**Exercise**
Everything from the line holding "Sjav is a website" through the last line below must be repeated exactly, and nothing else.

**Records for this task**
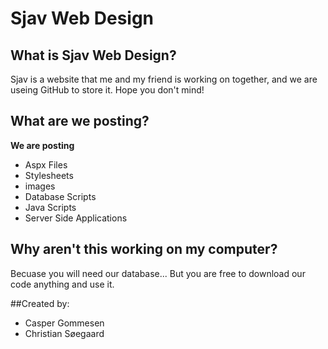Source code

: # Sjav Web Design

## What is Sjav Web Design?
  Sjav is a website that me and my friend is working on together,
  and we are useing GitHub to store it. Hope you don't mind!

## What are we posting?
  **We are posting**
  - Aspx Files
  - Stylesheets
  - images
  - Database Scripts
  - Java Scripts
  - Server Side Applications

## Why aren't this working on my computer?
  Becuase you will need our database...
  But you are free to download our code anything and use it.
  
##Created by:
* Casper Gommesen
* Christian Søegaard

**Answer to this exercise**
  Sjav is a website that me and my friend is working on together,
  and we are useing GitHub to store it. Hope you don't mind!

## What are we posting?
  **We are posting**
  - Aspx Files
  - Stylesheets
  - images
  - Database Scripts
  - Java Scripts
  - Server Side Applications

## Why aren't this working on my computer?
  Becuase you will need our database...
  But you are free to download our code anything and use it.
  
##Created by:
* Casper Gommesen
* Christian Søegaard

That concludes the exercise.